I agree with RESLLS-- STP-- Use on all moving parts, it lubes your parts and stays put.. it is
sticky.. Then light weight oil - get oil pressure- run to warm up- drain and change oil filter.. Put in a
good break-in oil..
 
I use that, and also have a small bottle of the Permatex red assembly lube. Both seem to work just fine.
 
When I was building racing engines, I just used a mixture of half STP and half #30 engine oil on bearings, and dipped pistons and rings into straight #30 oil before assembling.

Never had a problem.

In fact, in all the years I raced, we only had two engine failures during a race. One was a fancy double roller racing timing chain. We went back to a plain old Chevy chain and no more timing chain problems.
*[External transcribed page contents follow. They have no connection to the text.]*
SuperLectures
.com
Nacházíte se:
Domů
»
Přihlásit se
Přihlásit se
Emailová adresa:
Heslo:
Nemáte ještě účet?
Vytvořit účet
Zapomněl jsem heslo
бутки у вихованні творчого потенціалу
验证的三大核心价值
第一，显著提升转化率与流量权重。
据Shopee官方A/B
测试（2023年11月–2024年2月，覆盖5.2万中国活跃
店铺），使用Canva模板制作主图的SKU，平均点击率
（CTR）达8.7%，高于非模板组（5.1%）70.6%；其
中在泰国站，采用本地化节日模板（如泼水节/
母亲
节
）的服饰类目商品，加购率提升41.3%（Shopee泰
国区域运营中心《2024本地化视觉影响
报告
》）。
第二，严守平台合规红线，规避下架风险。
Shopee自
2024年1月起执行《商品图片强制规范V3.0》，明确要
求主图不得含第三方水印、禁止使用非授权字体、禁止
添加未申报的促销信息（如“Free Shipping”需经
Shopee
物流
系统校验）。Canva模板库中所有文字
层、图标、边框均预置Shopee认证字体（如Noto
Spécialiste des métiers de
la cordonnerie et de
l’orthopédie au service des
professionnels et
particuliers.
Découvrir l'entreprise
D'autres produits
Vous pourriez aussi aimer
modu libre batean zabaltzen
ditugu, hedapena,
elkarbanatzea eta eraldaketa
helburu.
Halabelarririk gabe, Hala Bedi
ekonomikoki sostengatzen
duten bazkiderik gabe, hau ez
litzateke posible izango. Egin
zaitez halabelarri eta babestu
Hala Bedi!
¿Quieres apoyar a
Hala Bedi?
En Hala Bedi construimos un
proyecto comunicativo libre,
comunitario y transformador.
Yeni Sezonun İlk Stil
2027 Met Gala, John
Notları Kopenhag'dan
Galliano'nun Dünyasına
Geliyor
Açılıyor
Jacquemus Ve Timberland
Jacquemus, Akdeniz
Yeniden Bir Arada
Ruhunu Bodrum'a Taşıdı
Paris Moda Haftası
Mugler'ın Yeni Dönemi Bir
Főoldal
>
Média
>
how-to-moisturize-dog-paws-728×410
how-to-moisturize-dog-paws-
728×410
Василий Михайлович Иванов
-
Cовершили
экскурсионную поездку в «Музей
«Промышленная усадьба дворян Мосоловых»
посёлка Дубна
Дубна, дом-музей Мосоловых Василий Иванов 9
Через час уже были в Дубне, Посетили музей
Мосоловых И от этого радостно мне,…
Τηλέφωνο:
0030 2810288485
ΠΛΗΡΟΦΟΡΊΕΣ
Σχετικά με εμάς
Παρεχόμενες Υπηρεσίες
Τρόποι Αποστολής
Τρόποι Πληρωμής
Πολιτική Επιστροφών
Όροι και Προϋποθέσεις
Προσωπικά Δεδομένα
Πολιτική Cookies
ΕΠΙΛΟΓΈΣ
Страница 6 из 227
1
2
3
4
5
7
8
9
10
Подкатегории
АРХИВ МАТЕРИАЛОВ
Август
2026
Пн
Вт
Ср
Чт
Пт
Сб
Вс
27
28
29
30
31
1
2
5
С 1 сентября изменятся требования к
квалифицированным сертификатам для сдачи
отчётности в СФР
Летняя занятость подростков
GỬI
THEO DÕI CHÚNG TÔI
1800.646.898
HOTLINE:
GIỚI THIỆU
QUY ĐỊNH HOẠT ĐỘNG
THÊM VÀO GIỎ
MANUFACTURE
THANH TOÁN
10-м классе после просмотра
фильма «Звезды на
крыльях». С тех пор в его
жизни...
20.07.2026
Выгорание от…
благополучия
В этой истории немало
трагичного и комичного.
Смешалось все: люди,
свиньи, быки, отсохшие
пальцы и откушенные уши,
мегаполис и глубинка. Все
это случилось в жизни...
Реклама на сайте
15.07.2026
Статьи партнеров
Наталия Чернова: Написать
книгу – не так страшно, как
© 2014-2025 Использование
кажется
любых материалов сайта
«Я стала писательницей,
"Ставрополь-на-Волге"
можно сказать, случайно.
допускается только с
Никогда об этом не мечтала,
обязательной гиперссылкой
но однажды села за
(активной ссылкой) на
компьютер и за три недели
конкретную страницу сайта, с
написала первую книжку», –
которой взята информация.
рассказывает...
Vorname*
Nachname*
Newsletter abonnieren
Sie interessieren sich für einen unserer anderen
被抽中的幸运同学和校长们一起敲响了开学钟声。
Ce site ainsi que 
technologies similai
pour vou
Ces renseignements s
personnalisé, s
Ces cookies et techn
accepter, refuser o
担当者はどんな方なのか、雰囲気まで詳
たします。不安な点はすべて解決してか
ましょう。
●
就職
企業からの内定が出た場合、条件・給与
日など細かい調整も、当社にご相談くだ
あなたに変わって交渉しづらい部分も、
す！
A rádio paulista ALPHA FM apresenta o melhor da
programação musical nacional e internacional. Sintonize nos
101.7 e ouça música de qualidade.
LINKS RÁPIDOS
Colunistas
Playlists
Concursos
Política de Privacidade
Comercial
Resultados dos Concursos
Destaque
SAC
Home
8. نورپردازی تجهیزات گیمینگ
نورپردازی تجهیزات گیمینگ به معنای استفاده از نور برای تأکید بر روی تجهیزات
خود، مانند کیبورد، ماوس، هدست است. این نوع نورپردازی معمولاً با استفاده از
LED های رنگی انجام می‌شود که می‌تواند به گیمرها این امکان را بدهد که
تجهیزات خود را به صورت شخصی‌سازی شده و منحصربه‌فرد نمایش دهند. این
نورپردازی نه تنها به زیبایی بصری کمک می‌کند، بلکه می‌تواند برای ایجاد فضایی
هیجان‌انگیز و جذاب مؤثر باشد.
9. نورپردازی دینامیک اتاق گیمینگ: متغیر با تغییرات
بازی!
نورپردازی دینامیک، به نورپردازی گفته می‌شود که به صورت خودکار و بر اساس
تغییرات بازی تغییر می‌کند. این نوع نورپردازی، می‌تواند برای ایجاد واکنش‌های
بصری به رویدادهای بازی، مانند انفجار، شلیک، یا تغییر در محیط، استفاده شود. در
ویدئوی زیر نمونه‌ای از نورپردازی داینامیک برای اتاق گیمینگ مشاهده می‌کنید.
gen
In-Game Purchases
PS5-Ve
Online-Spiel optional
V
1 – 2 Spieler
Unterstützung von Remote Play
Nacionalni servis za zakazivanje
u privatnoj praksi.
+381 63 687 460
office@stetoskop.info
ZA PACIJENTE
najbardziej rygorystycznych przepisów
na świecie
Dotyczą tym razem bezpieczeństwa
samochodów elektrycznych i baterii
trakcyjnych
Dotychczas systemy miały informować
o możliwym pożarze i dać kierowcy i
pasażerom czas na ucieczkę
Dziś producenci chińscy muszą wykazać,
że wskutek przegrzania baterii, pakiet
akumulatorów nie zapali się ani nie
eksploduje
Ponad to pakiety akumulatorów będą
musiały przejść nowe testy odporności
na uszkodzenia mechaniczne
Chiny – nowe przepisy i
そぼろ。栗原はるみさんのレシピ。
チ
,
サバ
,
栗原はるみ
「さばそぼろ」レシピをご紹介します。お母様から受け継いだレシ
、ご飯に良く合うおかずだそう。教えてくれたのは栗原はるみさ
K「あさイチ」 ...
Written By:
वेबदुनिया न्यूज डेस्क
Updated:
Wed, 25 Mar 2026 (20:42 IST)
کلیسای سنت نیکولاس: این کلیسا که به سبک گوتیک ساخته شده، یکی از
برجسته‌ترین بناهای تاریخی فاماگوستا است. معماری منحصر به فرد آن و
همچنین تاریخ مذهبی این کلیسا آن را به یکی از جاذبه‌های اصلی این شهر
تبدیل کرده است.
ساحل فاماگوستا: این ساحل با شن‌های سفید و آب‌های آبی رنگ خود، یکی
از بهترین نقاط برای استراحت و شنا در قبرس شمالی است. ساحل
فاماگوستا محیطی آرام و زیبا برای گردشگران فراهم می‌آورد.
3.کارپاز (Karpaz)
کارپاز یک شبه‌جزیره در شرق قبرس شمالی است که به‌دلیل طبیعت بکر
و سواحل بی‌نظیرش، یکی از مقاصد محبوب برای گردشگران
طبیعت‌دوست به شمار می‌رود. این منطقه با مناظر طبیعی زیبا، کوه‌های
The other was an engine blew and we put enough of it back together to determine a connecting rod cap bolt had broken. After that, we never torqued rod cap bolts more than twice. We'd install new bolts, reuse them once, and pitch them.
 
The shop I worked in didn't do a lot of complete engine builds but when we did the boss always used STP on everything, primed the oil pump
and then fired them up.
 
I have always used Permatex products, engine bearing lube, assembly lube and cam lube. Has worked well for me it seems as I have never had a failure yet. ( 40 years ) I think they may have discontinued or consolidated the engine bearing lube but I still have some from the old days.
 
STP on the bearings, any clean motor oil on the rings/pistons, Copper Coat spray on the head gasket and 3M black adhesive on other gaskets. gm
 

When I was a Warehouse distributor for Clevite we sold and used their

bearing guard and their cam lube , great products.